-- WORK ORDER 1 --
Copy out the rows word for word, starting at the very first line of the rows and stopping after the line that contains "ladder the image of their own future.". Leave the pictures out of your answer.

-- SUPPLIED PASSAGE --
*** Block opens ***
But the policies that Brenda Bartella Peterson might have put in place from her former position as religious adviser were precisely what concerned religious leaders like William Donohue, president of the Catholic League for Religious and Civil Rights, the largest Catholic civil rights group in the country.

Peterson, an ordained minister in the Christian Church (Disciples of Christ), was forced to resign Aug. 4 because, as Donohue put it, her values did not line up with the 90 percent of Americans who support leaving the phrase “under God” in the Pledge of Allegiance. Peterson was one of 32 clergy members to file an amicus curiae brief to the U.S. Supreme Court on behalf of Michael Newdow’s attempt to take “under God” out of the pledge, a bid that was rejected by the high court in June. The pledge, with “under God” left in, was recited at the Kerry rally.
*** Block closes ***
-- WORK ORDER 2 --
Pick up the passage about Brenda Bartella Peterson's resignation right after its last sentence and keep writing.

-- Rendered images with source text --
*** Block opens ***
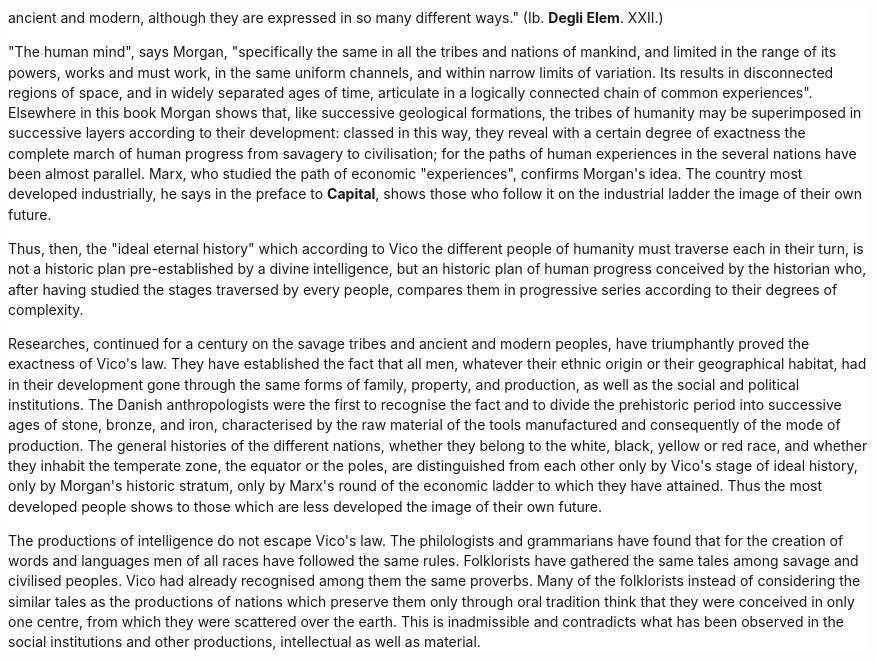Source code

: ancient and modern, although they are expressed in so many different
ways." (Ib. **Degli Elem**. XXII.)

"The human mind", says Morgan, "specifically the same in all the tribes
and nations of mankind, and limited in the range of its powers, works
and must work, in the same uniform channels, and within narrow limits of
variation. Its results in disconnected regions of space, and in widely
separated ages of time, articulate in a logically connected chain of
common experiences". Elsewhere in this book Morgan shows that, like
successive geological formations, the tribes of humanity may be
superimposed in successive layers according to their development:
classed in this way, they reveal with a certain degree of exactness the
complete march of human progress from savagery to civilisation; for the
paths of human experiences in the several nations have been almost
parallel. Marx, who studied the path of economic "experiences", confirms
Morgan's idea. The country most developed industrially, he says in the
preface to **Capital**, shows those who follow it on the industrial
ladder the image of their own future.

Thus, then, the "ideal eternal history" which according to Vico the
different people of humanity must traverse each in their turn, is not a
historic plan pre-established by a divine intelligence, but an historic
plan of human progress conceived by the historian who, after having
studied the stages traversed by every people, compares them in
progressive series according to their degrees of complexity.

Researches, continued for a century on the savage tribes and ancient and
modern peoples, have triumphantly proved the exactness of Vico's law.
They have established the fact that all men, whatever their ethnic
origin or their geographical habitat, had in their development gone
through the same forms of family, property, and production, as well as
the social and political institutions. The Danish anthropologists were
the first to recognise the fact and to divide the prehistoric period
into successive ages of stone, bronze, and iron, characterised by the
raw material of the tools manufactured and consequently of the mode of
production. The general histories of the different nations, whether they
belong to the white, black, yellow or red race, and whether they inhabit
the temperate zone, the equator or the poles, are distinguished from
each other only by Vico's stage of ideal history, only by Morgan's
historic stratum, only by Marx's round of the economic ladder to which
they have attained. Thus the most developed people shows to those which
are less developed the image of their own future.

The productions of intelligence do not escape Vico's law. The
philologists and grammarians have found that for the creation of words
and languages men of all races have followed the same rules. Folklorists
have gathered the same tales among savage and civilised peoples. Vico
had already recognised among them the same proverbs. Many of the
folklorists instead of considering the similar tales as the productions
of nations which preserve them only through oral tradition think that
they were conceived in only one centre, from which they were scattered
over the earth. This is inadmissible and contradicts what has been
observed in the social institutions and other productions, intellectual
as well as material.
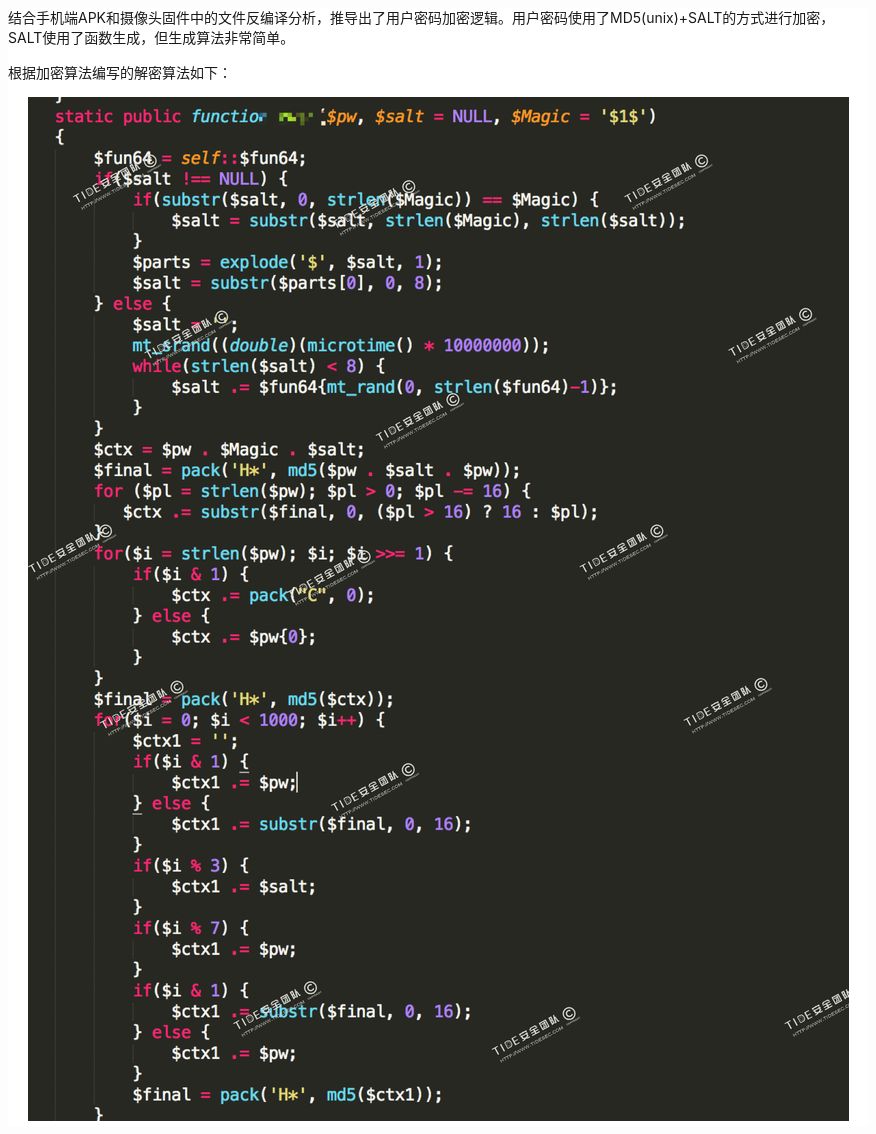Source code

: 
结合手机端APK和摄像头固件中的文件反编译分析，推导出了用户密码加密逻辑。用户密码使用了MD5(unix)+SALT的方式进行加密，SALT使用了函数生成，但生成算法非常简单。

根据加密算法编写的解密算法如下：

<div align=center><img src=images/2019.05-camera/016.png></div>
*** Block closes ***
-- ANSWER SPACE 1 --
Source code

: ancient and modern, although they are expressed in so many different
ways." (Ib. **Degli Elem**. XXII.)

"The human mind", says Morgan, "specifically the same in all the tribes
and nations of mankind, and limited in the range of its powers, works
and must work, in the same uniform channels, and within narrow limits of
variation. Its results in disconnected regions of space, and in widely
separated ages of time, articulate in a logically connected chain of
common experiences". Elsewhere in this book Morgan shows that, like
successive geological formations, the tribes of humanity may be
superimposed in successive layers according to their development:
classed in this way, they reveal with a certain degree of exactness the
complete march of human progress from savagery to civilisation; for the
paths of human experiences in the several nations have been almost
parallel. Marx, who studied the path of economic "experiences", confirms
Morgan's idea. The country most developed industrially, he says in the
preface to **Capital**, shows those who follow it on the industrial
ladder the image of their own future.

-- ANSWER SPACE 2 --
In a DNC statement, Peterson said she resigned because “I feel it is no longer possible for me to do my job effectively.”

Democrats differ on how to properly apply their “values” to the pledge case. U.S. Rep. Mike McIntyre, D.-N.C., is one of 225 representatives supporting the Pledge Protection Act of U.S. Rep. Todd Akin, R.-Missouri. McIntyre said he supports the bill, which would restrict federal judges from removing the words “under God” from the pledge, as “a matter of conviction.” He is a lay leader in the First Presbyterian Church of Lumberton, N.C.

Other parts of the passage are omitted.